Work required: Find the line holding "安全邻居发现协议，SEND 协议，使网络中每个 IPv6" in the entries below. Give it again exactly, along with every line after it up to and including the line holding "2. **灵敏度问题：** 有时阈值设置过高或过低可能导致录音的过早结束或持续录制。需要综合考虑灵敏度和实际情况做出调整。".

Data section:
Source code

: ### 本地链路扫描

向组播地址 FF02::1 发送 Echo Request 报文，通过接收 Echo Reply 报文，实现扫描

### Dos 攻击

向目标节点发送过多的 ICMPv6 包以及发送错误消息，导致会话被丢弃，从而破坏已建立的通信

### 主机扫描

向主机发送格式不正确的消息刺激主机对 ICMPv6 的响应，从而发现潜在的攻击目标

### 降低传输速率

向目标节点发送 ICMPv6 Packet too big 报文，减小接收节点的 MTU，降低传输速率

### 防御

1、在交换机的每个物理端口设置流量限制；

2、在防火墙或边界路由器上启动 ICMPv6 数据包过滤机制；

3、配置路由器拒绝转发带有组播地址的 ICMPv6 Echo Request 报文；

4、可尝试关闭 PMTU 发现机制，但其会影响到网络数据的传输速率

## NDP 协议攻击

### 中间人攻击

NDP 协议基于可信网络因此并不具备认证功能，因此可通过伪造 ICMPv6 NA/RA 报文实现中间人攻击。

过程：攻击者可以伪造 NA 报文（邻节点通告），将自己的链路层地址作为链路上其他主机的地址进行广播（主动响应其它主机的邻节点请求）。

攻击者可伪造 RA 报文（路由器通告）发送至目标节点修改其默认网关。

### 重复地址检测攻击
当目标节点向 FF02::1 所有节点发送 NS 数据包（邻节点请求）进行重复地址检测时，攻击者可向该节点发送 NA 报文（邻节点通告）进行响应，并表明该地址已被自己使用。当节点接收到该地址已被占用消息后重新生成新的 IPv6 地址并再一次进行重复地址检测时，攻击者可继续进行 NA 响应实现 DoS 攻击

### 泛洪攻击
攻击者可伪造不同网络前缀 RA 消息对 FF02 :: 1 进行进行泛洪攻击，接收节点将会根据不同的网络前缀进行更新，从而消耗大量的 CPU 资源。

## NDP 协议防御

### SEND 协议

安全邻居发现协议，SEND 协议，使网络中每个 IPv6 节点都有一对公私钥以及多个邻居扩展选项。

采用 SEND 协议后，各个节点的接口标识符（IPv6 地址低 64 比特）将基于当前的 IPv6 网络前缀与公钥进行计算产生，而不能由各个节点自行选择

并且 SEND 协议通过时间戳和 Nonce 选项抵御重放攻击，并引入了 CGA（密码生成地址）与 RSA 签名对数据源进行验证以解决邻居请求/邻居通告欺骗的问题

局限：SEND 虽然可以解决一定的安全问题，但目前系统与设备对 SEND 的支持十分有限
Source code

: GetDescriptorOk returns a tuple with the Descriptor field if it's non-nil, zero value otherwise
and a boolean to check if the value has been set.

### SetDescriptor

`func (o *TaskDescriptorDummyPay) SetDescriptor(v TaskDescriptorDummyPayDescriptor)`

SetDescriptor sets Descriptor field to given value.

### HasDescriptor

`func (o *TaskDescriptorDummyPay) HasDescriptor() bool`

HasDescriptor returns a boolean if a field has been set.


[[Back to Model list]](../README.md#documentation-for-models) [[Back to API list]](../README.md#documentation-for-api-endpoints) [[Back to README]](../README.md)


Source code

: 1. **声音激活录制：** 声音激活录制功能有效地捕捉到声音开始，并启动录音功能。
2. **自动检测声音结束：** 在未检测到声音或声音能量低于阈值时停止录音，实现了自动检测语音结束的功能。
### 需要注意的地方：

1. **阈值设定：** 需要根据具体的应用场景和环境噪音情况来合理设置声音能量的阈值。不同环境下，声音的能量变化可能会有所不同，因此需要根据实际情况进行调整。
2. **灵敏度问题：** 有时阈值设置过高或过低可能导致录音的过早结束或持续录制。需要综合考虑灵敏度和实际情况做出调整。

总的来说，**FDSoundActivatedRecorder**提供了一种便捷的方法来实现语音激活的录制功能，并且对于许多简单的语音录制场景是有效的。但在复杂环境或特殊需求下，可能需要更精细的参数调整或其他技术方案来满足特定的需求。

Problem solution:
安全邻居发现协议，SEND 协议，使网络中每个 IPv6 节点都有一对公私钥以及多个邻居扩展选项。

采用 SEND 协议后，各个节点的接口标识符（IPv6 地址低 64 比特）将基于当前的 IPv6 网络前缀与公钥进行计算产生，而不能由各个节点自行选择

并且 SEND 协议通过时间戳和 Nonce 选项抵御重放攻击，并引入了 CGA（密码生成地址）与 RSA 签名对数据源进行验证以解决邻居请求/邻居通告欺骗的问题

局限：SEND 虽然可以解决一定的安全问题，但目前系统与设备对 SEND 的支持十分有限
Source code

: GetDescriptorOk returns a tuple with the Descriptor field if it's non-nil, zero value otherwise
and a boolean to check if the value has been set.

### SetDescriptor

`func (o *TaskDescriptorDummyPay) SetDescriptor(v TaskDescriptorDummyPayDescriptor)`

SetDescriptor sets Descriptor field to given value.

### HasDescriptor

`func (o *TaskDescriptorDummyPay) HasDescriptor() bool`

HasDescriptor returns a boolean if a field has been set.


[[Back to Model list]](../README.md#documentation-for-models) [[Back to API list]](../README.md#documentation-for-api-endpoints) [[Back to README]](../README.md)


Source code

: 1. **声音激活录制：** 声音激活录制功能有效地捕捉到声音开始，并启动录音功能。
2. **自动检测声音结束：** 在未检测到声音或声音能量低于阈值时停止录音，实现了自动检测语音结束的功能。
### 需要注意的地方：

1. **阈值设定：** 需要根据具体的应用场景和环境噪音情况来合理设置声音能量的阈值。不同环境下，声音的能量变化可能会有所不同，因此需要根据实际情况进行调整。
2. **灵敏度问题：** 有时阈值设置过高或过低可能导致录音的过早结束或持续录制。需要综合考虑灵敏度和实际情况做出调整。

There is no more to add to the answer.